TASK PROMPT → Locate and copy each line in the data that contains the word "potted".

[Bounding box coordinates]
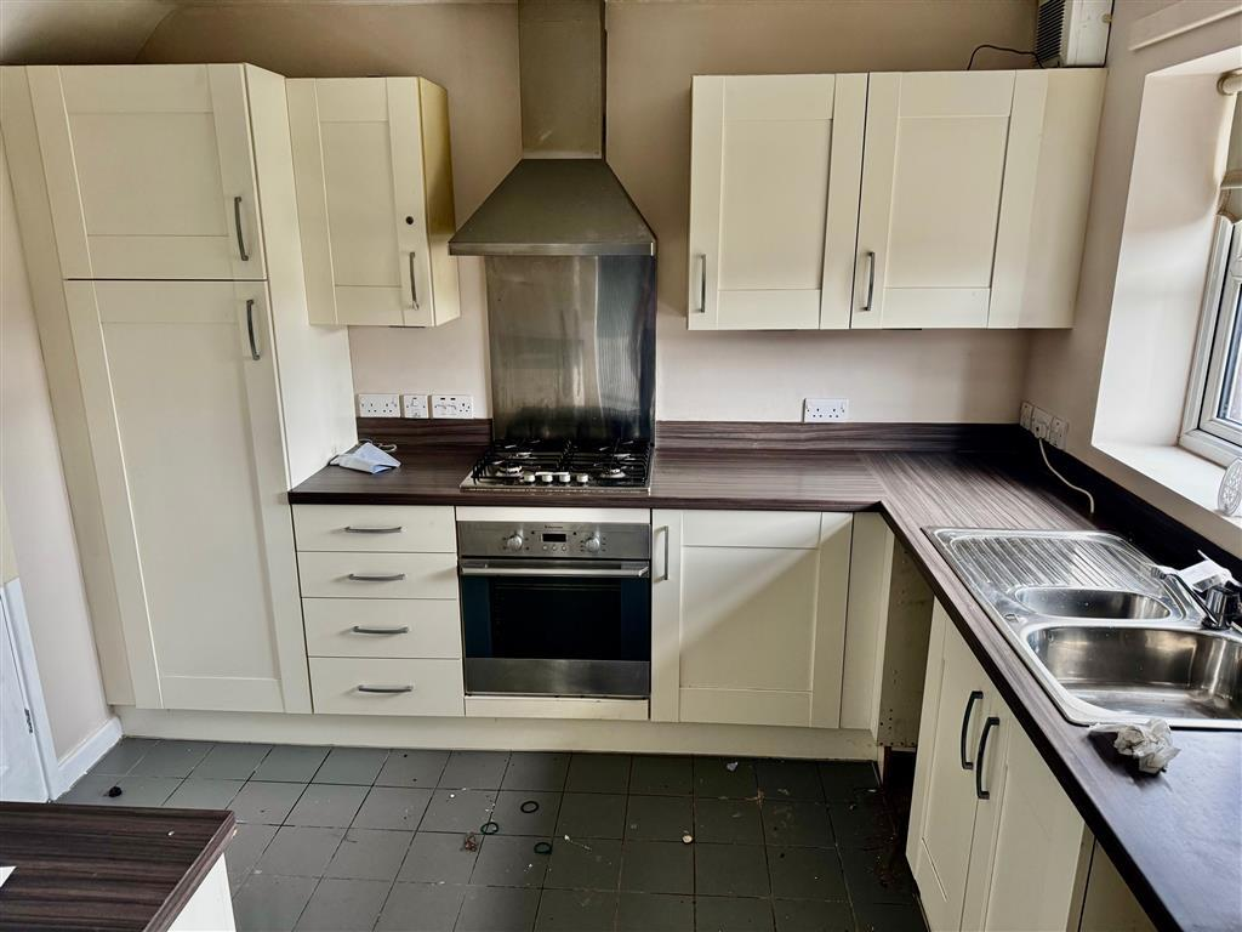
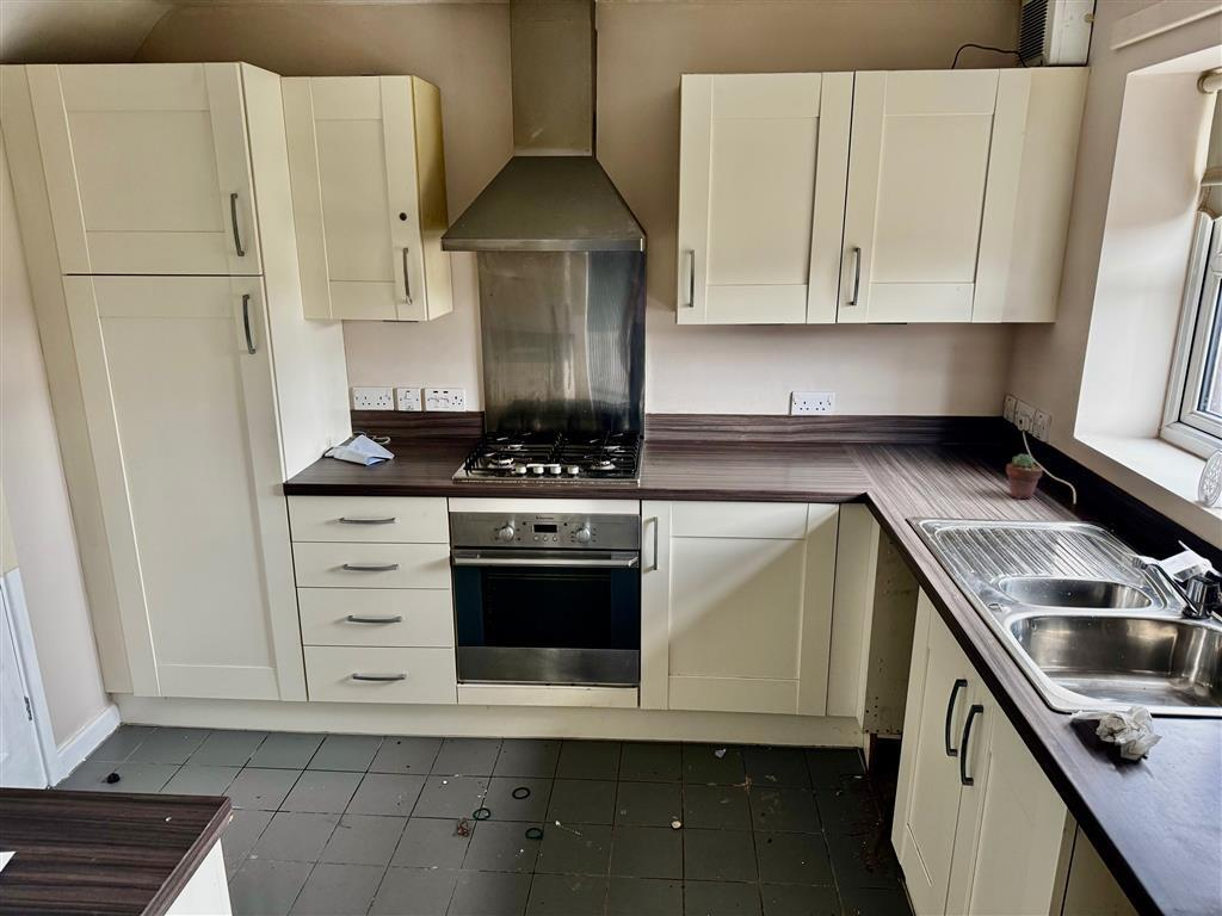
+ potted succulent [1005,452,1044,500]
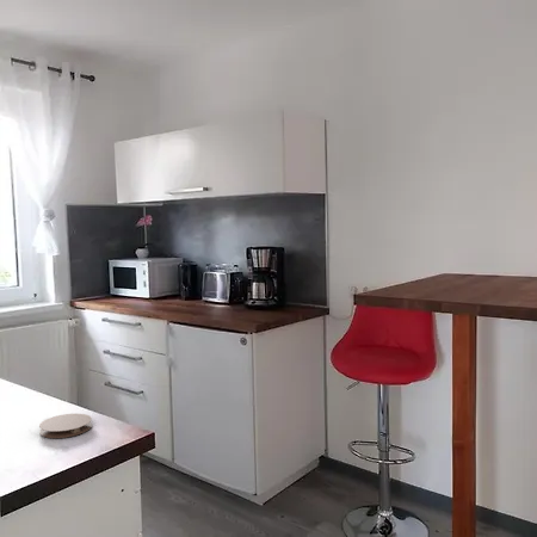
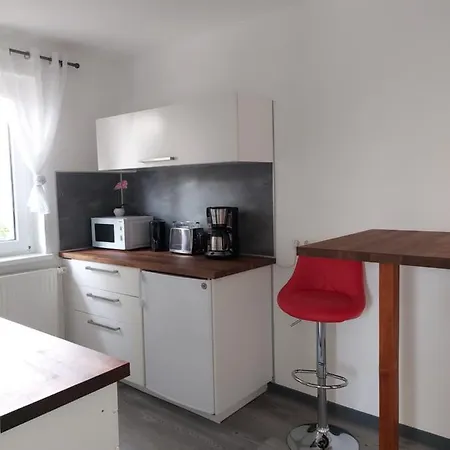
- coaster [38,413,93,439]
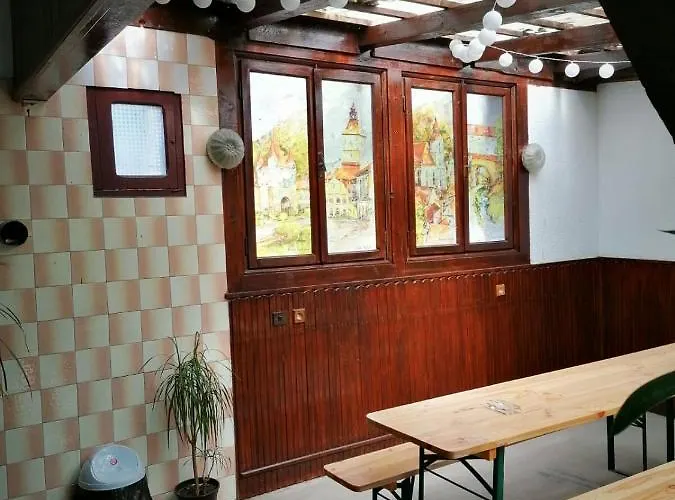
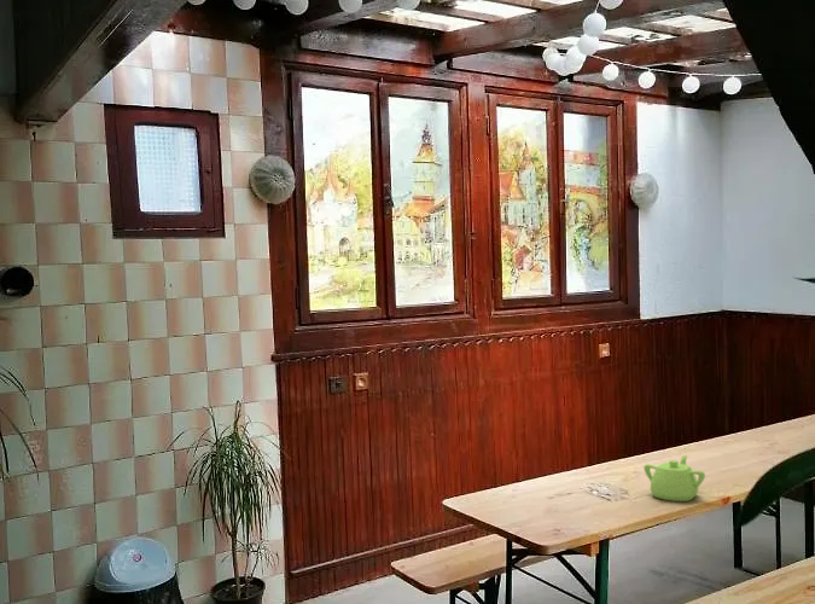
+ teapot [642,454,706,503]
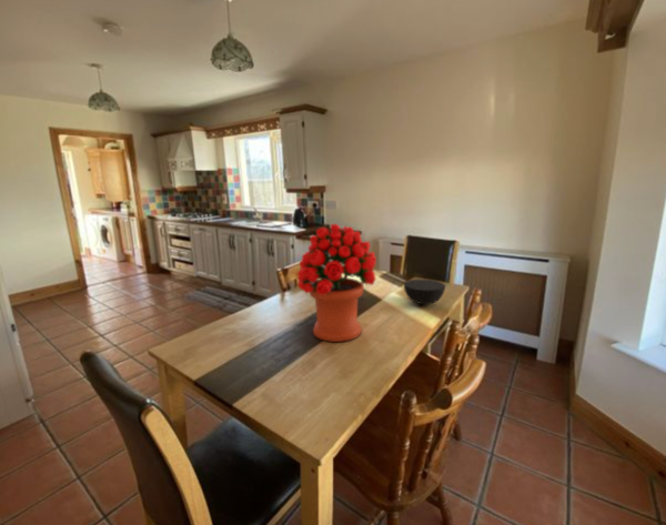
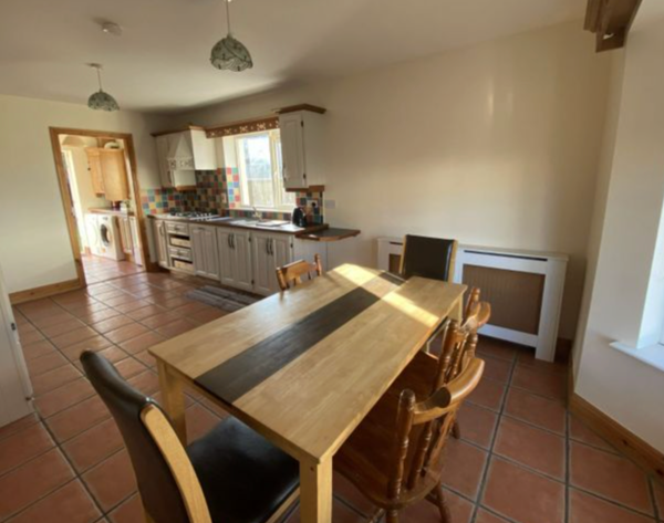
- bowl [403,279,446,305]
- bouquet [296,222,377,343]
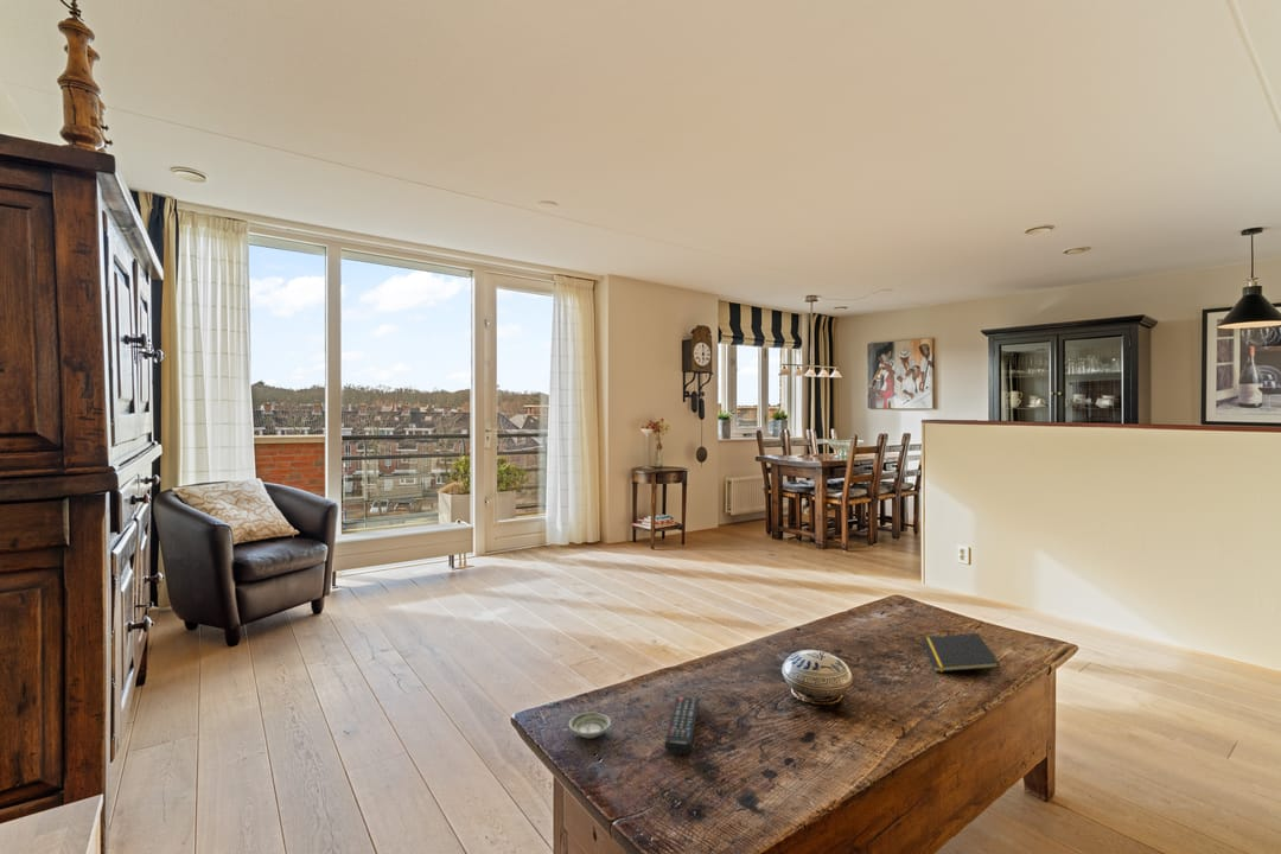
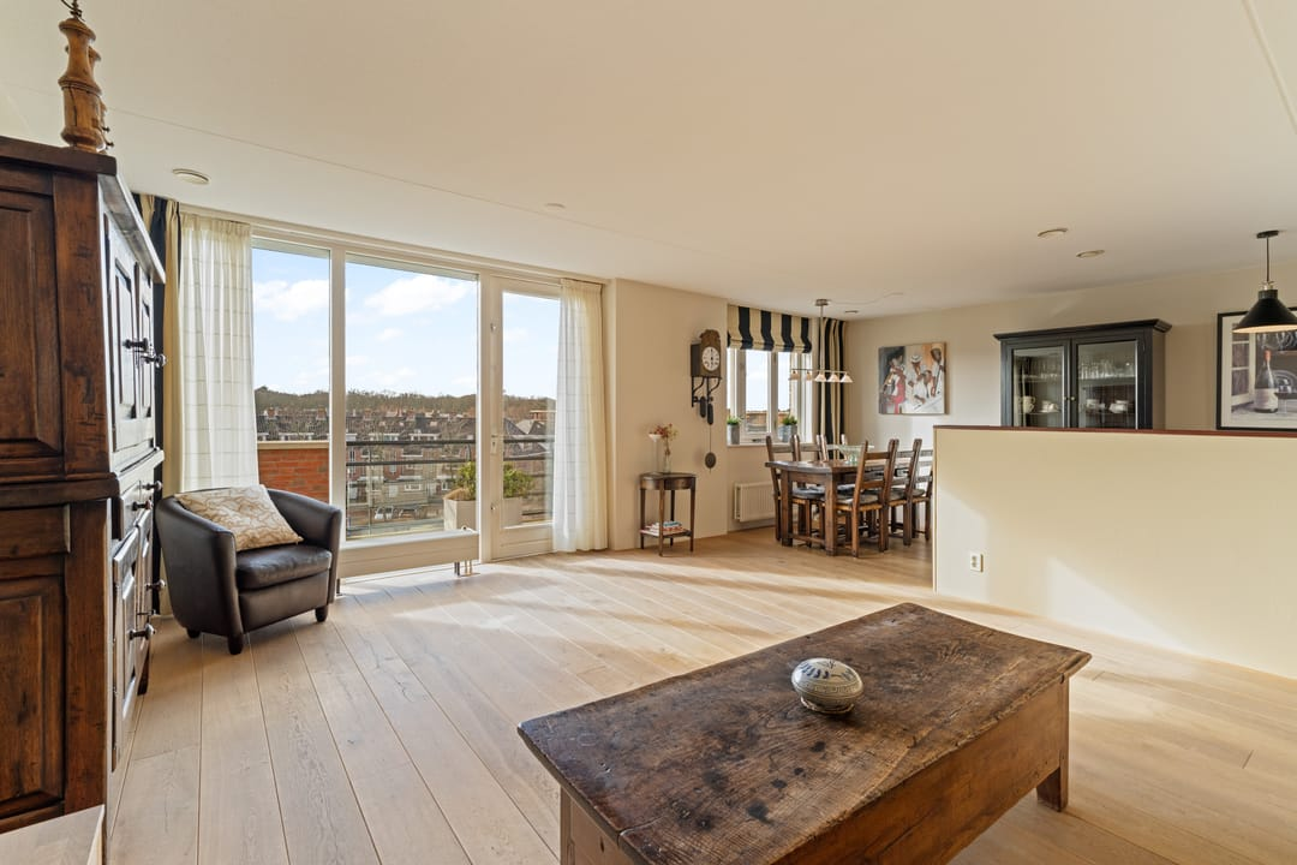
- saucer [568,712,612,739]
- notepad [920,632,1001,673]
- remote control [664,695,701,756]
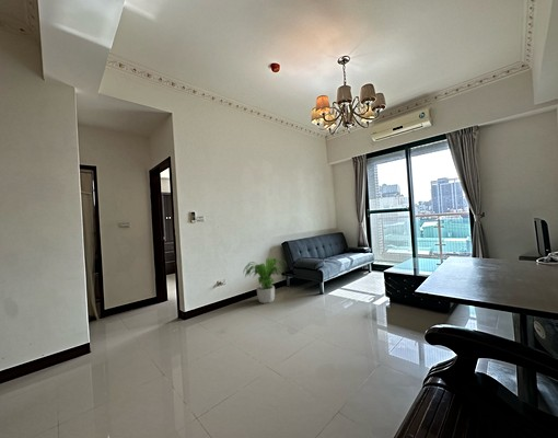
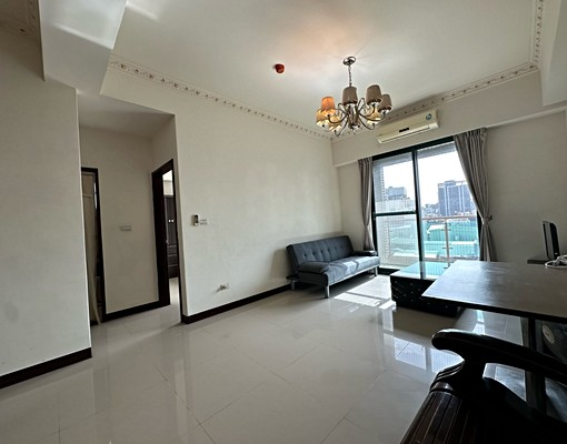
- potted plant [242,257,288,304]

FINAL ANSWER →
+ potted succulent [1005,452,1044,500]
- potted plant [242,257,288,304]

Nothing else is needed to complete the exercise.